Any picture in the records below stays out; return everything else exactly.

───── GIVEN INFORMATION

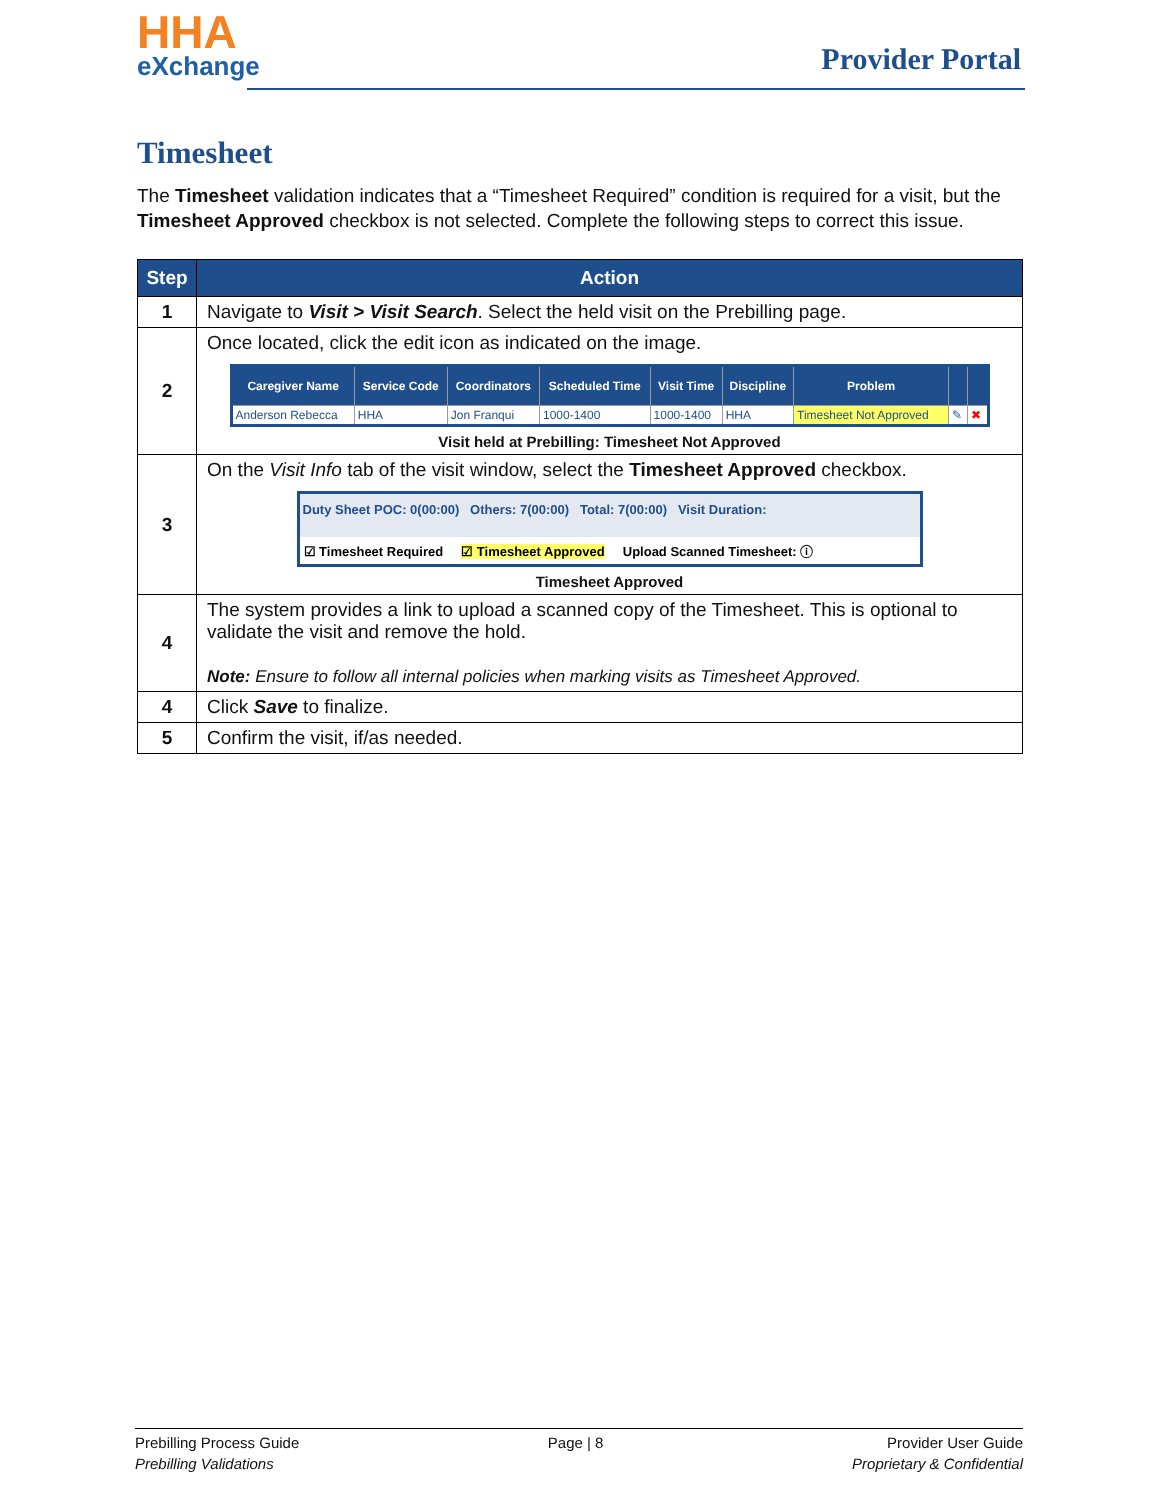HHA
eXchange
Provider Portal
Timesheet
The Timesheet validation indicates that a “Timesheet Required” condition is required for a visit, but the Timesheet Approved checkbox is not selected. Complete the following steps to correct this issue.
| Step | Action |
| --- | --- |
| 1 | Navigate to Visit > Visit Search . Select the held visit on the Prebilling page. |
| 2 | Once located, click the edit icon as indicated on the image. / Caregiver Name / Service Code / Coordinators / Scheduled Time / Visit Time / Discipline / Problem / / / / --- / --- / --- / --- / --- / --- / --- / --- / --- / / Anderson Rebecca / HHA / Jon Franqui / 1000-1400 / 1000-1400 / HHA / Timesheet Not Approved / ✎ / ✖ / Visit held at Prebilling: Timesheet Not Approved |
| 3 | On the Visit Info tab of the visit window, select the Timesheet Approved checkbox. Duty Sheet POC: 0(00:00) Others: 7(00:00) Total: 7(00:00) Visit Duration: ☑ Timesheet Required ☑ Timesheet Approved Upload Scanned Timesheet: ⓘ Timesheet Approved |
| 4 | The system provides a link to upload a scanned copy of the Timesheet. This is optional to validate the visit and remove the hold. Note: Ensure to follow all internal policies when marking visits as Timesheet Approved. |
| 4 | Click Save to finalize. |
| 5 | Confirm the visit, if/as needed. |
Prebilling Process Guide
Prebilling Validations
Page | 8 Provider User Guide
Proprietary & Confidential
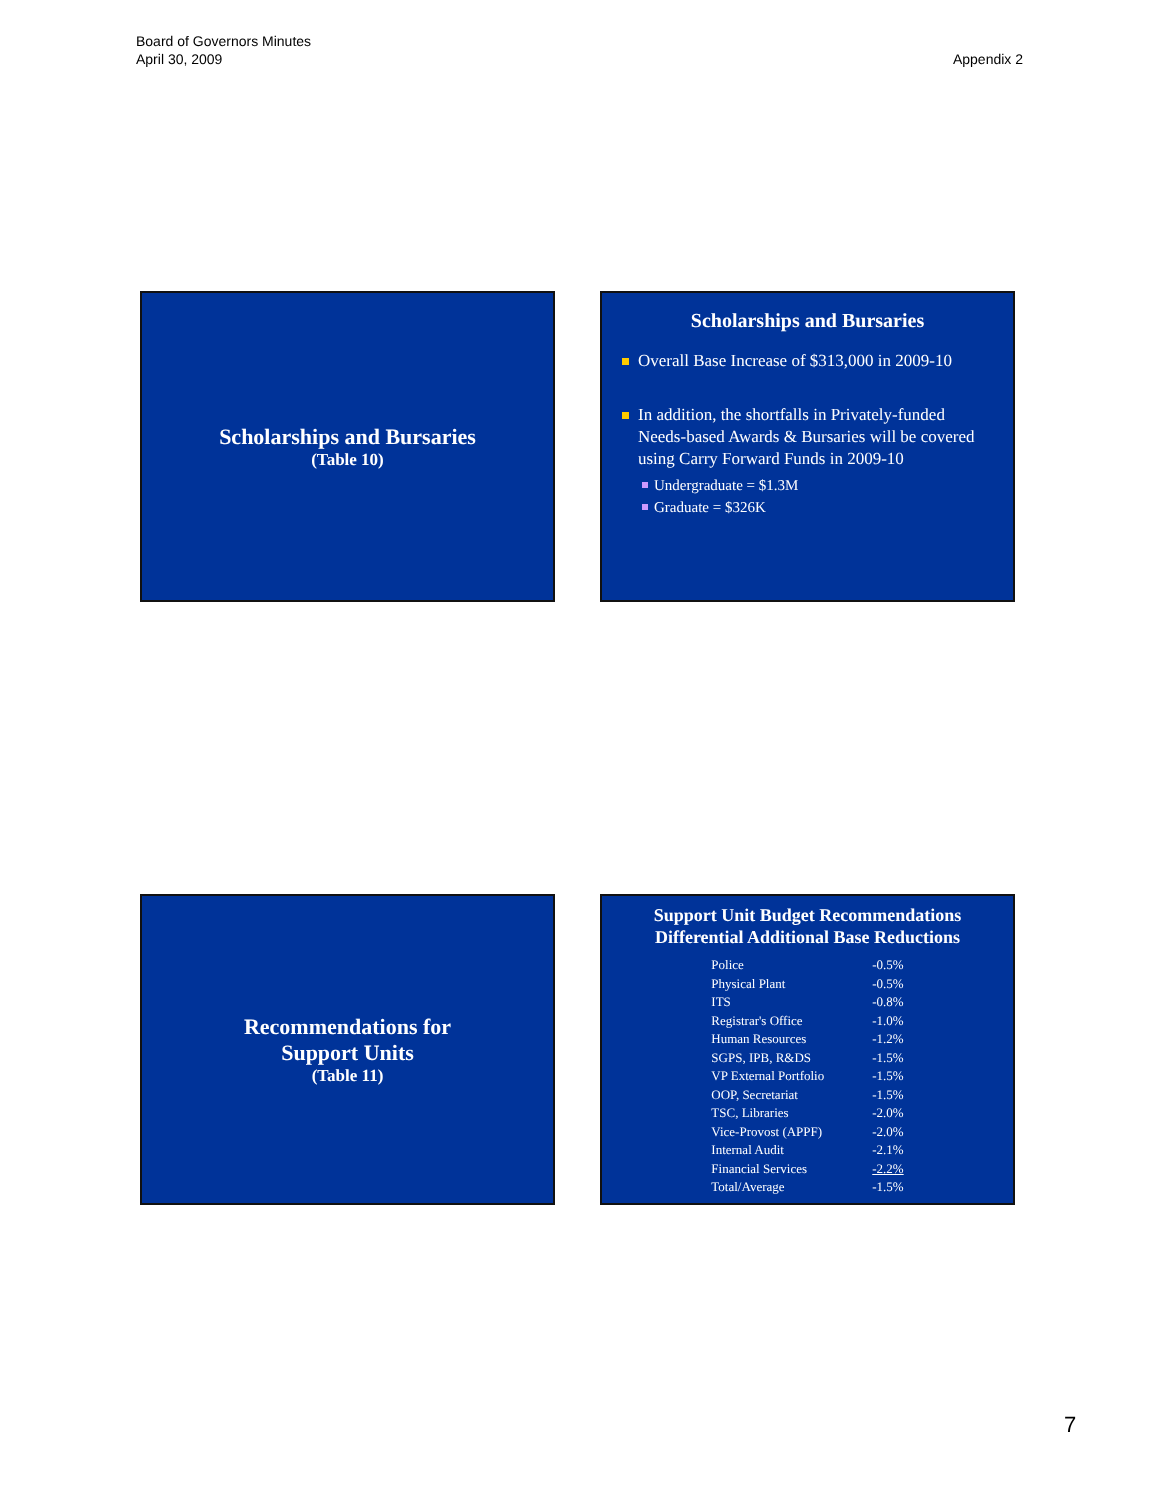Board of Governors Minutes
April 30, 2009
Appendix 2
Scholarships and Bursaries
(Table 10)
Scholarships and Bursaries
Overall Base Increase of $313,000 in 2009-10
In addition, the shortfalls in Privately-funded Needs-based Awards & Bursaries will be covered using Carry Forward Funds in 2009-10
Undergraduate = $1.3M
Graduate = $326K
Recommendations for
Support Units
(Table 11)
Support Unit Budget Recommendations
Differential Additional Base Reductions
| Police | -0.5% |
| Physical Plant | -0.5% |
| ITS | -0.8% |
| Registrar's Office | -1.0% |
| Human Resources | -1.2% |
| SGPS, IPB, R&DS | -1.5% |
| VP External Portfolio | -1.5% |
| OOP, Secretariat | -1.5% |
| TSC, Libraries | -2.0% |
| Vice-Provost (APPF) | -2.0% |
| Internal Audit | -2.1% |
| Financial Services | -2.2% |
| Total/Average | -1.5% |
7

──────────

ANSWER TO THIS TASK:
HHA
eXchange
Provider Portal
Timesheet
The Timesheet validation indicates that a “Timesheet Required” condition is required for a visit, but the Timesheet Approved checkbox is not selected. Complete the following steps to correct this issue.
| Step | Action |
| --- | --- |
| 1 | Navigate to Visit > Visit Search . Select the held visit on the Prebilling page. |
| 2 | Once located, click the edit icon as indicated on the image. / Caregiver Name / Service Code / Coordinators / Scheduled Time / Visit Time / Discipline / Problem / / / / --- / --- / --- / --- / --- / --- / --- / --- / --- / / Anderson Rebecca / HHA / Jon Franqui / 1000-1400 / 1000-1400 / HHA / Timesheet Not Approved / ✎ / ✖ / Visit held at Prebilling: Timesheet Not Approved |
| 3 | On the Visit Info tab of the visit window, select the Timesheet Approved checkbox. Duty Sheet POC: 0(00:00) Others: 7(00:00) Total: 7(00:00) Visit Duration: ☑ Timesheet Required ☑ Timesheet Approved Upload Scanned Timesheet: ⓘ Timesheet Approved |
| 4 | The system provides a link to upload a scanned copy of the Timesheet. This is optional to validate the visit and remove the hold. Note: Ensure to follow all internal policies when marking visits as Timesheet Approved. |
| 4 | Click Save to finalize. |
| 5 | Confirm the visit, if/as needed. |
Prebilling Process Guide
Prebilling Validations
Page | 8 Provider User Guide
Proprietary & Confidential
Board of Governors Minutes
April 30, 2009
Appendix 2
Scholarships and Bursaries
(Table 10)
Scholarships and Bursaries
Overall Base Increase of $313,000 in 2009-10
In addition, the shortfalls in Privately-funded Needs-based Awards & Bursaries will be covered using Carry Forward Funds in 2009-10
Undergraduate = $1.3M
Graduate = $326K
Recommendations for
Support Units
(Table 11)
Support Unit Budget Recommendations
Differential Additional Base Reductions
| Police | -0.5% |
| Physical Plant | -0.5% |
| ITS | -0.8% |
| Registrar's Office | -1.0% |
| Human Resources | -1.2% |
| SGPS, IPB, R&DS | -1.5% |
| VP External Portfolio | -1.5% |
| OOP, Secretariat | -1.5% |
| TSC, Libraries | -2.0% |
| Vice-Provost (APPF) | -2.0% |
| Internal Audit | -2.1% |
| Financial Services | -2.2% |
| Total/Average | -1.5% |
7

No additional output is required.